John Irving's The World According to Garp, a worldwide publishing sensation in 1978, featured as a main character Roberta Muldoon, a TIM who'd formerly been a famous NFL player. In the movie, to the casting director's credit, Muldoon was not played by a gorgeous woman like Raquel Welch, but much more realistically by John Lithgow.

In the 1960s and 70s, tons of gay male transvestites and heterosexual cross-dressers (in the mode of Grayson Perry and Eddie Izzard) were around. Which is why The Kinks's song Lola became such a hit when it was released in 1970.
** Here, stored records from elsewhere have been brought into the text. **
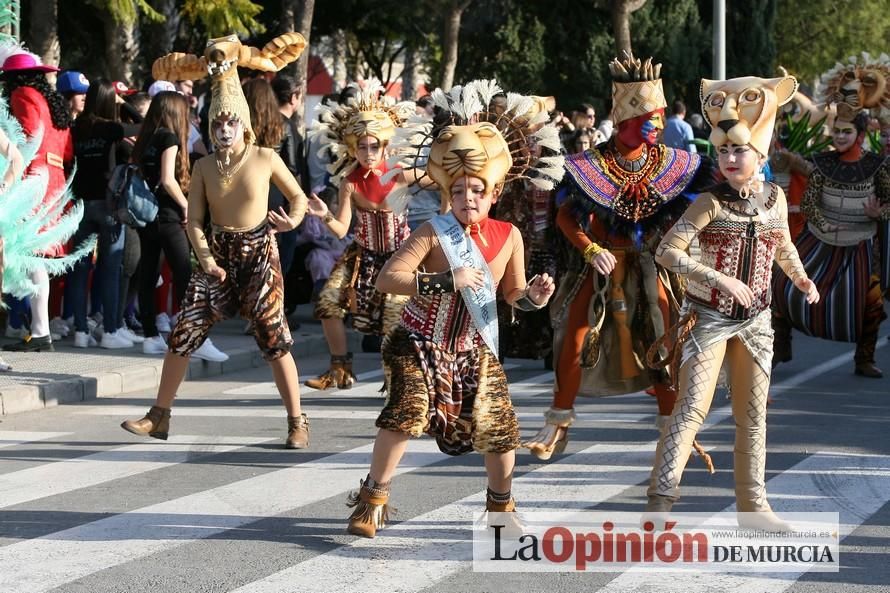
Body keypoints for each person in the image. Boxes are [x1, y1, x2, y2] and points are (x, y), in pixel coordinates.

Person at [345, 80, 562, 538]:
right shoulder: (431, 231)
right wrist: (447, 279)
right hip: (419, 341)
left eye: (478, 191)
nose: (468, 199)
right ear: (450, 191)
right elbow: (389, 279)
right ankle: (372, 500)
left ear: (494, 192)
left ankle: (501, 510)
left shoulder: (510, 236)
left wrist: (534, 298)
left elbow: (511, 295)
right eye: (460, 191)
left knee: (500, 425)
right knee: (407, 412)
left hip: (472, 346)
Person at [121, 32, 311, 448]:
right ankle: (159, 415)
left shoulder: (265, 157)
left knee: (274, 339)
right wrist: (205, 258)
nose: (224, 129)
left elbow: (298, 197)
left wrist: (290, 222)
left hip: (260, 251)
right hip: (218, 255)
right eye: (218, 123)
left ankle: (297, 421)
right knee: (184, 332)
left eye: (231, 123)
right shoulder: (205, 165)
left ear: (243, 124)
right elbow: (194, 221)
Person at [646, 74, 819, 531]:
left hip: (758, 322)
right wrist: (720, 279)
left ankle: (752, 508)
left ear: (760, 155)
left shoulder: (775, 198)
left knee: (753, 417)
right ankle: (659, 505)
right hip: (708, 319)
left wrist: (802, 280)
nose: (728, 158)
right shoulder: (708, 202)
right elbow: (667, 251)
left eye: (738, 150)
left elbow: (783, 246)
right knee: (690, 411)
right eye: (722, 151)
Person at [524, 53, 712, 461]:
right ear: (623, 119)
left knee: (665, 343)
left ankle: (675, 432)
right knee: (573, 342)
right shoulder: (589, 166)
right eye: (646, 116)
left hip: (652, 266)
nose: (656, 125)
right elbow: (564, 217)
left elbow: (698, 210)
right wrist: (591, 250)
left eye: (659, 116)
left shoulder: (675, 163)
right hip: (601, 267)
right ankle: (557, 424)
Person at [772, 53, 890, 377]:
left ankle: (864, 358)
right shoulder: (822, 163)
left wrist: (879, 212)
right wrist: (825, 223)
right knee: (782, 284)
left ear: (861, 135)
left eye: (846, 132)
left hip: (863, 246)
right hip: (820, 240)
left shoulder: (877, 166)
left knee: (872, 302)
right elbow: (809, 204)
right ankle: (780, 346)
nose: (839, 137)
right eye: (836, 131)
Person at [302, 80, 421, 389]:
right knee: (327, 304)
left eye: (375, 145)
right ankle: (340, 370)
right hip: (362, 256)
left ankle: (397, 382)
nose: (368, 152)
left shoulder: (401, 174)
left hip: (399, 257)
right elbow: (342, 227)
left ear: (385, 144)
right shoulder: (349, 182)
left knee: (394, 318)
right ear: (353, 146)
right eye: (362, 146)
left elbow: (444, 178)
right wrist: (323, 214)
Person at [0, 44, 76, 353]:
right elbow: (67, 151)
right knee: (35, 258)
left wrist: (16, 187)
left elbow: (28, 139)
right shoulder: (50, 99)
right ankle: (39, 329)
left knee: (30, 256)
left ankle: (40, 330)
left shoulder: (22, 96)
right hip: (54, 179)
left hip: (33, 179)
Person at [69, 79, 145, 349]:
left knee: (79, 270)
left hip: (80, 205)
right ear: (107, 101)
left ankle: (80, 331)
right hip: (108, 204)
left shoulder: (76, 127)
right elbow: (145, 125)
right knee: (111, 269)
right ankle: (110, 332)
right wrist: (124, 103)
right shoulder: (110, 128)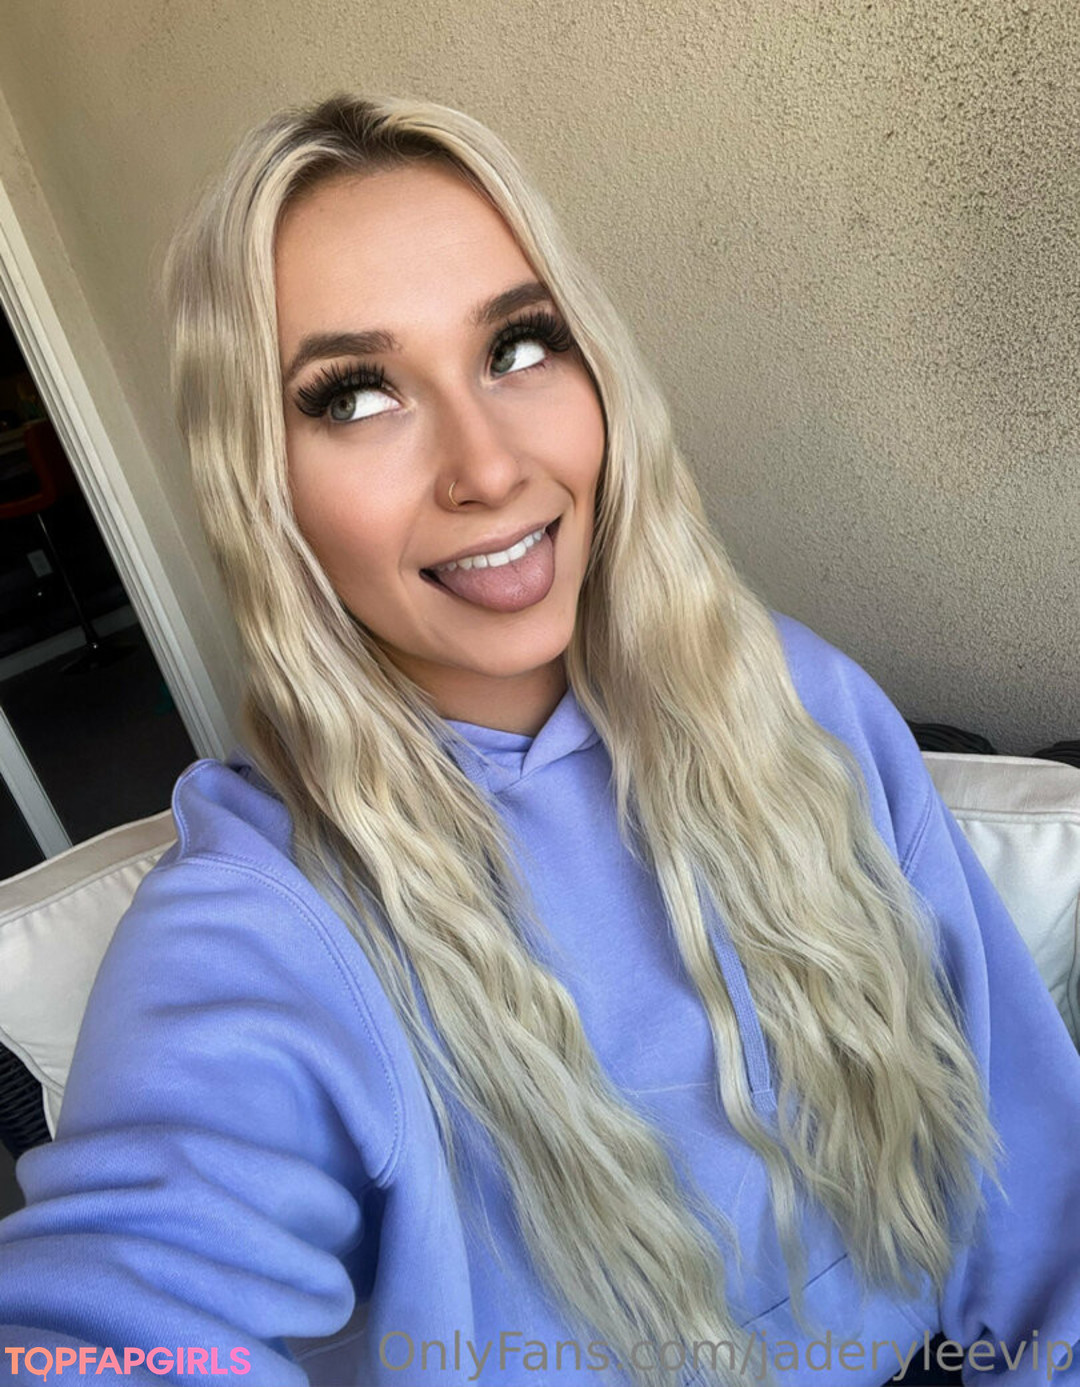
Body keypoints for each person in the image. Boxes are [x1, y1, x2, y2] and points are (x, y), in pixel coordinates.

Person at [0, 93, 1077, 1387]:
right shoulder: (265, 918)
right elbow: (122, 1302)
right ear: (258, 482)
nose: (489, 466)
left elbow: (1033, 1165)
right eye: (355, 395)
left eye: (518, 346)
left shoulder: (796, 695)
In the 1950s and 1960s, transvestites and cross-dressing men hadn't yet seized enough power to become the/a dominant narrative in popular culture and political circles like today. In fact, they were scorned and derided. But they definitely were there. Everyone knew this, which is why no one blinked an eye over Norman Bates in the 1960 movie Psycho. And it's one of the reasons audiences in the 1950s found the film Some Like It Hot so funny and the character of Corporal Klinger in the TV show MASH so funny.

These and the large number of other popular TV shows, skits and of the 1950s-80s that featured "female impersonators" took behaviors everyone knew that some males did in private settings for sexual arousal and made them public - and in so doing, caused such behaviors to be publicly ridiculed as well as looked at with sympathy at the same time.

In the 1960s and 70s, a change began to occur. Starting first in hipster and avant garde circles and then spreading to the wider culture, men who engaged in transvestitism, "transsexualism" and cross-dressing began to be considered ultra cool and cutting-edge: Candy Darling, Lou Reed, David Bowie, the NY Dolls, glam rock.

Moreover, throughout the 1960s and 70s, the political movement behind male transvestitism, cross-dressing and "transsexualism" - all of which IMO are part of, and ultimate expressions of, the larger project of male libertinism - was indeed prominent, powerful and gathering steam with each passing year.

BTW, the father of my school mate's was an AGP who "became a woman" and started calling himself a lesbian in his late 40s in 1974. This wasn't happening all the time and being widely celebrated the way it is today, but it was going on.

For more history, I highly suggest reading Janice Raymond's The Transsexual Empire which was published in 1979. It's free on her website.

But several things that are happening today are indeed new and have cropped up only in the past 20 years or so as you say. These include: a) the concerted effort on the part of adults - parents, educators, the mainstream media - to indoctrinate children into gender ideology and strict sex stereotyping starting in infancy; b) the profusion of "childhood gender clinics" and "gender therapists;" c) the practice of sending children whom adults view as liking "the wrong" toys/clothes/manner of play for their sex to gender clinics to get them put on punishing, extreme medical pathways to change their bodies to better suit the strict sex stereotypes that adults have taught them to embrace; d) the trend of seeing all the attention-seeking, sexist and homophobic parents intent on transing their kids as "progressive" and "loving" rather than as regressive sexists committing child abuse in plain sight; e) the current fad for "changing sex" amongst female children, adolescents and young adults that's caused and is causing so many girls and young women to revel in - and preach to others - the toxic misogyny they have unfortunately been steeped in growing up and have internalized as self-hatred (and hatred for female people and being female) as a result.

Regarding how the craze for going "trans" started becoming popular amongst young lesbians in the US in the 1990s, I highly recommend Ariel Levy's 2005 book, Female Chauvinist Pigs: Women and the Rise of Raunch Culture.